The State Budget (admittedly, not yet approved as the government itself has yet to be officially sworn back into office) sees ISP (the special tax on fuel) as a fixed amount, but IVA is a ‘moveable feast’ in that it remains 23% of whatever price is being charged.
To maintain IVA in this way would be simply to make money out of taxpayers’ hardship. The government “could reduce taxes”, Rio insists.
But nothing is ‘simple’: first, the ‘unsustainable value for the economy’ is as yet unspecified (and will generate an enormous amount of controversy: there will be those saying fuel costs have already reached this point); second, any decision have to be taken at a European level.
What is without doubt is that a reduction in taxes will reduce the cost of fuel straight away: taxes make up the lion’s share of what every country is paying for itsf uel, Portugal particularly (where taxes make up around 61% of the cost of every litre).
As of today there have been new hikes at the pumps: some predicted 19 cents more on diesel, eight on petrol. The reality appears to be more like 14 cents on diesel, but this is just Monday… Portugal has suffered 11 price increases on successive Mondays since the start of this year.

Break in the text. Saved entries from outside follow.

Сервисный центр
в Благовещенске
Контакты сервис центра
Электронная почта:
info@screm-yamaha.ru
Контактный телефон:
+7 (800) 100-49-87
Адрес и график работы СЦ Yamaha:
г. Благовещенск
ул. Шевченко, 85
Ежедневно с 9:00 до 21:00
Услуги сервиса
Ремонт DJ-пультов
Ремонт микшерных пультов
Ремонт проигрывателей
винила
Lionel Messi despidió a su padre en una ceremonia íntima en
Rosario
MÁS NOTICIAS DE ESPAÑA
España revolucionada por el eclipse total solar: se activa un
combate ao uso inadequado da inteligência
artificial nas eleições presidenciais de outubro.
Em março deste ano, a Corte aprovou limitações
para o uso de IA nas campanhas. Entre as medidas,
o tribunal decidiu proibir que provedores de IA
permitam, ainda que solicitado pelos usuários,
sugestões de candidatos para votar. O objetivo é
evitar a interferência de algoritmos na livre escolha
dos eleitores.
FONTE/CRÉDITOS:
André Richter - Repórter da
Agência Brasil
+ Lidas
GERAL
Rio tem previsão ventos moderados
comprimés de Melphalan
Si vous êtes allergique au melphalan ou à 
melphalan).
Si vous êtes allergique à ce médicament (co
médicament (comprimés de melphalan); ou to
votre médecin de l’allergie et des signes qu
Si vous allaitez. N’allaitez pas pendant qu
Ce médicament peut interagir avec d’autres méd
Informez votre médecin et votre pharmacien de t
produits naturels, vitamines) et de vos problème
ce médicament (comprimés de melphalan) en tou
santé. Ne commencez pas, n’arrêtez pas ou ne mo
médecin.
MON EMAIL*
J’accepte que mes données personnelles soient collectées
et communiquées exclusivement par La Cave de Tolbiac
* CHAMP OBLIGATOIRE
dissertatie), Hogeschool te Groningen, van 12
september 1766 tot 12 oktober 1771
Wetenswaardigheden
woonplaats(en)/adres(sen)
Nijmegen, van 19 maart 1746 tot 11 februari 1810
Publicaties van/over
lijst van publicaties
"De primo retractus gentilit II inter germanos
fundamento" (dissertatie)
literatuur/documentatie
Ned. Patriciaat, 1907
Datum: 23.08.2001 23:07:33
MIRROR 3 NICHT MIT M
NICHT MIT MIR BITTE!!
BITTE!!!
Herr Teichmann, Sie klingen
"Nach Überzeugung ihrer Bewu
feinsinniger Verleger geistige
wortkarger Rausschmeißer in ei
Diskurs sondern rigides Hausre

Finance minister João Leão, in increasing the amount the government is reimbursing drivers through the autovoucher scheme (click here), said “more measures could be taken in line with the evolution of the international political situation, and decision taken by the European Union”.
There is little doubt that the longer the war continues in Ukraine, the more fuel will increase in price.
Analysts JP Morgan have said that the price of Brent (crude) in the North Sea could hit 185 dollars a barrel, which, if it does, will be a new ‘world record’ (the last (145.5 dollars per barrel) being achieved in 2008 during the financial crisis).
And just as fuel is going through the roof, so too are costs for electricity which are expected to hit a new record today, say reports, of an average of 442.54 euros per MWh.